As that quote suggests, Knight argues that he is a man who looks after his own, first and foremost, and that many of the stories about him are the result of rap-world figures failing to understand where the rhetoric of the medium ends and reality begins.

He can certainly argue that the police and the FBI have had more than four years to go through his affairs and have failed – at least according to their public pronouncements – to turn up a single piece of evidence substantiating allegations of extortion, drug-dealing, money-laundering or a host of other suspected crimes surrounding the Death Row empire. On the other hand, law enforcement has not been helped by the fact that everyone in the gangsta rap world is virulently anti-police and probably wouldn't talk if their lives depended on it. A code of silence has long since descended, leaving little more than inuendo and half-pursued leads in the wake of the spasm of violence that has followed Knight at every turn.

Tupac Shakur wasn't just shot dead anywhere; he was killed in the passenger seat of Knight's car, as Knight was driving away from a boxing match in Las Vegas in September 1997. Earlier that same evening, a security camera taped Knight and Shakur beating up a young member of the LA Crips, the rival gang to the Bloods, in a corridor of the MGM Grand Hotel. (It was this beating that led to Knight's prison sentence, primarily because it violated the terms of a previous parole agreement.)
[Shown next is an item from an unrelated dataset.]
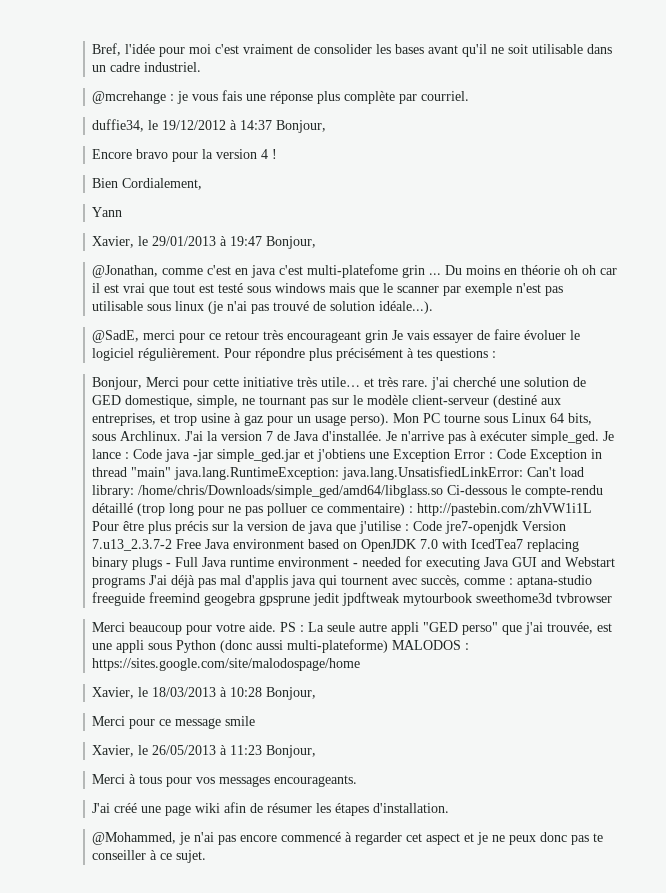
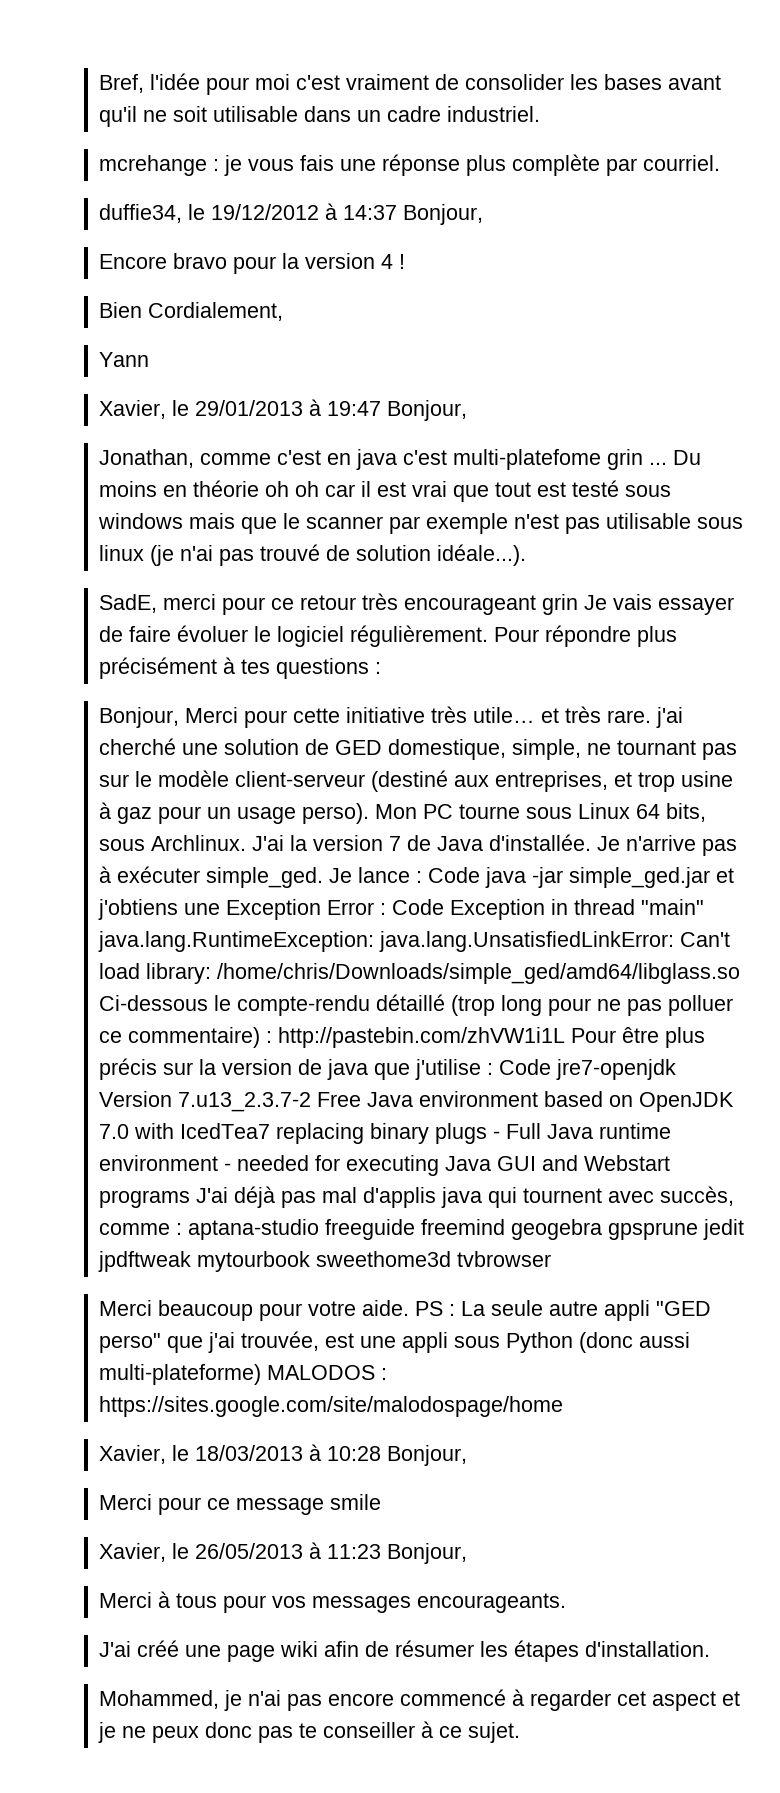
[92,91,167,104] @mcrehange -> [99,155,208,176] mcrehange
[92,265,159,278] @Jonathan, -> [99,449,195,468] Jonathan,
[92,330,140,343] @SadE, -> [99,594,158,613] SadE,
[92,832,177,845] @Mohammed, -> [99,1690,220,1709] Mohammed,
The young Crip, Orlando Anderson, was briefly a suspect in Shakur's murder before being killed himself in a shoot-out in Compton in 1998. Knight also came under suspicion, since many people believed that Shakur had had enough of Death Row Records and was threatening to pull out and take all his assets with him.

Then, six months after Shakur's death, another shooting claimed the life of Notorious BIG, also known as Biggie Smalls, after a music award ceremony in Los Angeles. Once again, attention turned to Knight, even though he was behind bars at the time. One theory said the shooting was straight revenge for Shakur, and must therefore come from Suge. Another, much more elaborate, theory linked Knight to a crooked Los Angeles cop who later played a leading role in a major police corruption scandal. The theory further suggested that Knight and the cop, David Mack, had got away with it because the LAPD was too busy covering its own tracks to investigate. All these theories stretch credulity somewhat. Why, for example, would Knight order a hit on Shakur when he was in the car himself? How could he mount an elaborate plot against Notorious BIG and hope to keep all the conspirators quiet?

The fact nevertheless remains that violence has ripped apart the heart of Knight's business empire, and kept him in prison for almost five years. Death Row Records is a shadow of its former self; Knight's longtime partner, Dr Dre, has gone into business by himself and made a rap star out of a white man, Eminem; Snoop now records for No Limit; even Knight's old nemesis, Puffy Combs, has come down a notch or two following his own court troubles earlier this year and the well-covered break-up of his paparazzi-fuelled relationship with Jennifer Lopez.

Knight will almost certainly get back into the music business, if nothing else because it is the surest way for him to recapture his lifestyle of limousines, gold jewellery, champagne and glamorous women. But will he do it quietly? On a Death Row release last year, Too Gangsta for Radio, the rapper CJ Mac made direct physical threats against Dr Dre, while another featured artist, Tha Realest, predicted that Eminem would be the first white rapper to be murdered. Quietly, one suspects, is not a word in Suge Knight's vocabulary.